Honoring Irene Morgan

by Charlie Koenig - Posted on Oct 17, 2012 - 01:59 PM

Photo: Brenda Morgan Bacquie, daughter of civil rights pioneer Irene Morgan Kirkaldy, unveiled the highway marker in front of Saluda’s historic courthouse commemorating  the Supreme Court case that declared segregation on interstate transportation was unconstitutional. Among the dignitaries taking part in Saturday morning’s program was Benjamin Jealous, national president and CEO of the NAACP, at left. Also taking part in the unveiling were numerous grandchildren, great-grandchildren, cousins and other relatives of the woman who refused to give up her seat on a Greyhound bus. Photo by Charlie Koenig

Brenda Morgan Bacquie, daughter of civil rights pioneer Irene Morgan Kirkaldy, unveiled the highway marker in front of Saluda’s historic courthouse commemorating the Supreme Court case that declared segregation on interstate transportation was unconstitutional. Among the dignitaries taking part in Saturday morning’s program was Benjamin Jealous, national president and CEO of the NAACP, at left. Also taking part in the unveiling were numerous grandchildren, great-grandchildren, cousins and other relatives of the woman who refused to give up her seat on a Greyhound bus.

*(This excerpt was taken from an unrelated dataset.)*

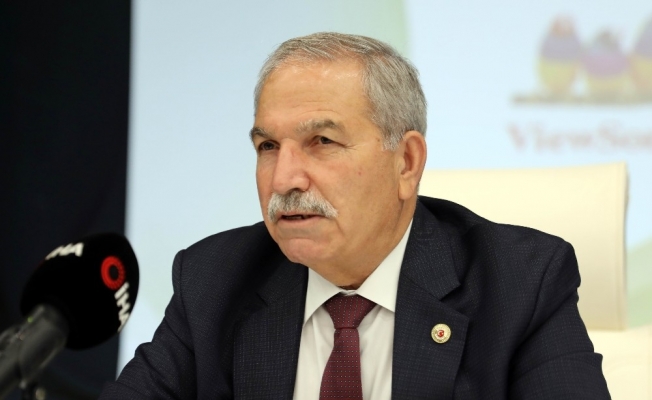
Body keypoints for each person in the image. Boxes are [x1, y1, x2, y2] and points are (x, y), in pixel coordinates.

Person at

Photo by Charlie Koenig

The second-floor courtroom of Saluda’s historic courthouse was filled to capacity on Saturday morning, as people came from far and wide to pay tribute to Irene Morgan Kirkaldy, both for the private woman herself and the very public stand she took that forever altered Jim Crow segregation and paved the way for the civil rights victories of the 1950s and ’60s.

The courtroom itself played a big part in the story that was told during the 2½-hour ceremony. In this room that contains plaques and portraits commemorating Middlesex County’s Confederate soldiers, history of a different kind played out some 68 years ago.

It was on this spot in 1944 that a 27-year-old Irene Morgan was found guilty of refusing to give up her seat on a Greyhound bus to a white passenger. With the help of the NAACP, the case was appealed all the way to the U.S. Supreme Court, with that body ruling that segregation on interstate transportation was unconstitutional.

Photo: NAACP president and CEO Benjamin Jealous
 was one of Saturday’s featured  speakers. 
Photo by Charlie Koenig

NAACP president and CEO Benjamin Jealous was one of Saturday’s featured speakers. Photo by Charlie Koenig

Saturday’s ceremony was held to unveil a new state highway marker commemorating the landmark case, and the event attracted a number of dignitaries including Benjamin Jealous, national president and CEO of the NAACP, and Kwame Lillard, president of the African American Cultural Alliance, as well as several other men and women who, like Lillard, traveled on buses throughout the South in 1961 to challenge the southern states’ segregation laws. These Freedom Riders trace their origins and inspiration to Irene Morgan and they were on hand as a show of respect for her courage.